_Text passage_
_ _ _ _ _

The first chapters are autobiographical, tracing his evolution from long-time breakeven journeyman to persistent profit maker. The middle of the book is the most useful. In his part he explains how he looks for intraday V-bottom reversals. These take place when the market has been down all day and has been in a recent downturn of sorts, and then makes a furious comeback. Similarly, he looks for what he calls late-day upside surges in which the market has been listless for 2-2.5 hours, and then takes off. He sees this pattern as most useful during days/weeks of falling prices, not rising ones. One of his key tenets is this: Extreme strength begets extreme strength, and extreme weakness begets extreme weakness.
In his research, he has discovered that 9-1 up/down volume days [days in which advancing volume is at least nine times that of total declining volume] do not lead to longer term strength, but strong five-day momentum (S&P gains over 7% in 5 days) does tend to precede strong returns over three, six, and twelve months.
He is more willing to short than he was in his 1995 book; he looks for the market first to hit new intraday lows between 10-10:45 and then to consolidate and accept the new lows. If prices tend to hang around intraday lows, they shouldn’t for long. A plus is if the intraday TRIN is over 0.90.

_ _ _ _ _

_Data for review_

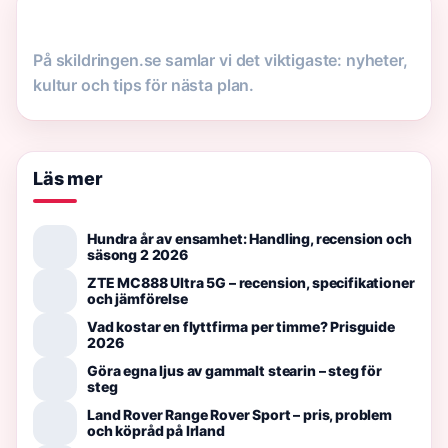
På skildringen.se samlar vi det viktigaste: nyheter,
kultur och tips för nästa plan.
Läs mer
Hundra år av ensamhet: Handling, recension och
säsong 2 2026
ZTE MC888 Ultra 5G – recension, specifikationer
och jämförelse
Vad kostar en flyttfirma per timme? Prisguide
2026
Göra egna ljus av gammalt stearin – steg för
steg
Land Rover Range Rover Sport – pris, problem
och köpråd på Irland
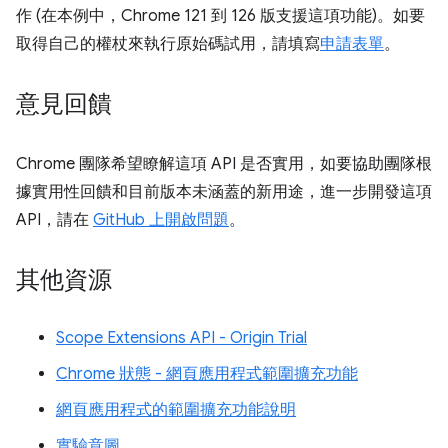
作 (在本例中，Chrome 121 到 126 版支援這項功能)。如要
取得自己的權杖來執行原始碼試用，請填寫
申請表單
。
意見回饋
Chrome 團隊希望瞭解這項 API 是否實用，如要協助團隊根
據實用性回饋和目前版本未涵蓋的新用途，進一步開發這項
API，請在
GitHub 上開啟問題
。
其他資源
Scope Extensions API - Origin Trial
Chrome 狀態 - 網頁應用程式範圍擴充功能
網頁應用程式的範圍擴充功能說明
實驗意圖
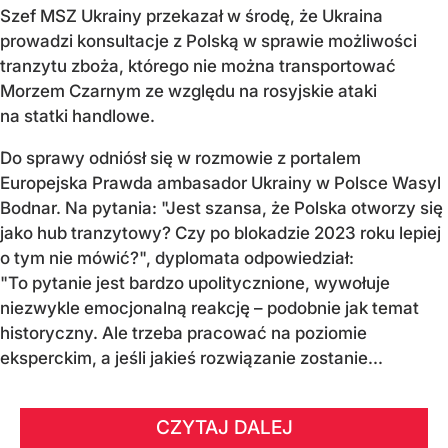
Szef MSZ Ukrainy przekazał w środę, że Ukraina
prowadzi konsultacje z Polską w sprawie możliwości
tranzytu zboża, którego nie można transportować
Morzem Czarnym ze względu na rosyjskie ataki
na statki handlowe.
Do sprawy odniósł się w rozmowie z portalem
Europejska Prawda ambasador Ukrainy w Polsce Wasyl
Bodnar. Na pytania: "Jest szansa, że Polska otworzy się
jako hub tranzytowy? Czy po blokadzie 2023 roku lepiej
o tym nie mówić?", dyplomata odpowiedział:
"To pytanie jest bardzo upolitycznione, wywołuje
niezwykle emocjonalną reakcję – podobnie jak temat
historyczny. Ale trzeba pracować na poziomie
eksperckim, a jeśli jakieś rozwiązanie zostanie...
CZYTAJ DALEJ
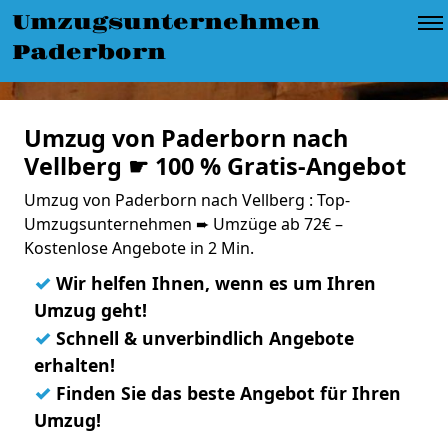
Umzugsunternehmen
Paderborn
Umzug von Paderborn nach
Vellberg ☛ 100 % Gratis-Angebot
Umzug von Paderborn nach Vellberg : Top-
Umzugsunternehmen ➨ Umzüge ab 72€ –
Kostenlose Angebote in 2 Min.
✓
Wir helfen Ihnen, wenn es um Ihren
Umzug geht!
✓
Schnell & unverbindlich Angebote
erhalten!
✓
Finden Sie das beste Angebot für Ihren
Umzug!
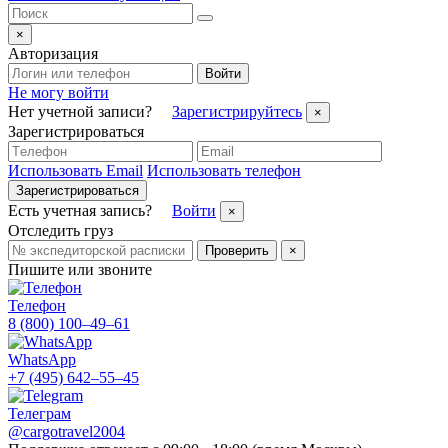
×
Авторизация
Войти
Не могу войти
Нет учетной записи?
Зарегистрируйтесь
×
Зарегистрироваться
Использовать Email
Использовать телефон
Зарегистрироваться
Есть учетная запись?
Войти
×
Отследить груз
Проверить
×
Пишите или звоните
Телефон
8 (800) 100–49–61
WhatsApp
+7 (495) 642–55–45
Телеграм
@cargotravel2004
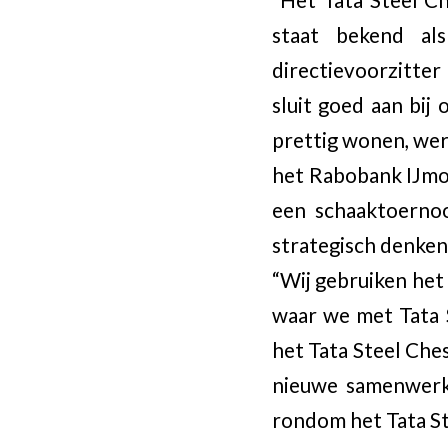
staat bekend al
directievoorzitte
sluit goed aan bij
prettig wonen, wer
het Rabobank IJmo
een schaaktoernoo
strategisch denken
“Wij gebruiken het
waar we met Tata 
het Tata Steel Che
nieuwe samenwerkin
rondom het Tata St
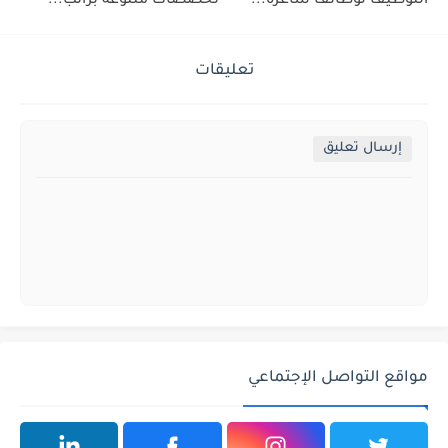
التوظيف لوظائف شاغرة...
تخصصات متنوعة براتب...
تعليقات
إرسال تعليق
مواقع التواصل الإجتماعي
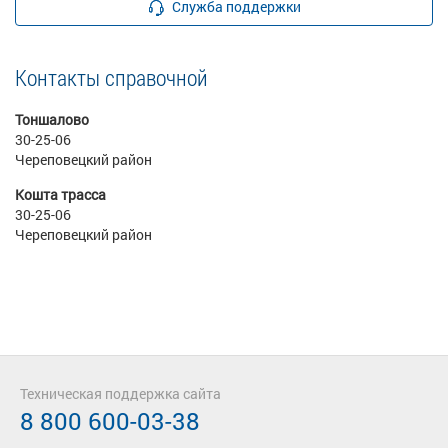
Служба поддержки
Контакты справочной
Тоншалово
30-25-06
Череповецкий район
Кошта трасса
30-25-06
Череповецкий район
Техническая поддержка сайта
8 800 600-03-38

_ _ _ _ _

_Exercise brief_
Can you copy the trading book review word for word, in full? The material stands apart from the trading book review.

_Task answer_
The first chapters are autobiographical, tracing his evolution from long-time breakeven journeyman to persistent profit maker. The middle of the book is the most useful. In his part he explains how he looks for intraday V-bottom reversals. These take place when the market has been down all day and has been in a recent downturn of sorts, and then makes a furious comeback. Similarly, he looks for what he calls late-day upside surges in which the market has been listless for 2-2.5 hours, and then takes off. He sees this pattern as most useful during days/weeks of falling prices, not rising ones. One of his key tenets is this: Extreme strength begets extreme strength, and extreme weakness begets extreme weakness.
In his research, he has discovered that 9-1 up/down volume days [days in which advancing volume is at least nine times that of total declining volume] do not lead to longer term strength, but strong five-day momentum (S&P gains over 7% in 5 days) does tend to precede strong returns over three, six, and twelve months.
He is more willing to short than he was in his 1995 book; he looks for the market first to hit new intraday lows between 10-10:45 and then to consolidate and accept the new lows. If prices tend to hang around intraday lows, they shouldn’t for long. A plus is if the intraday TRIN is over 0.90.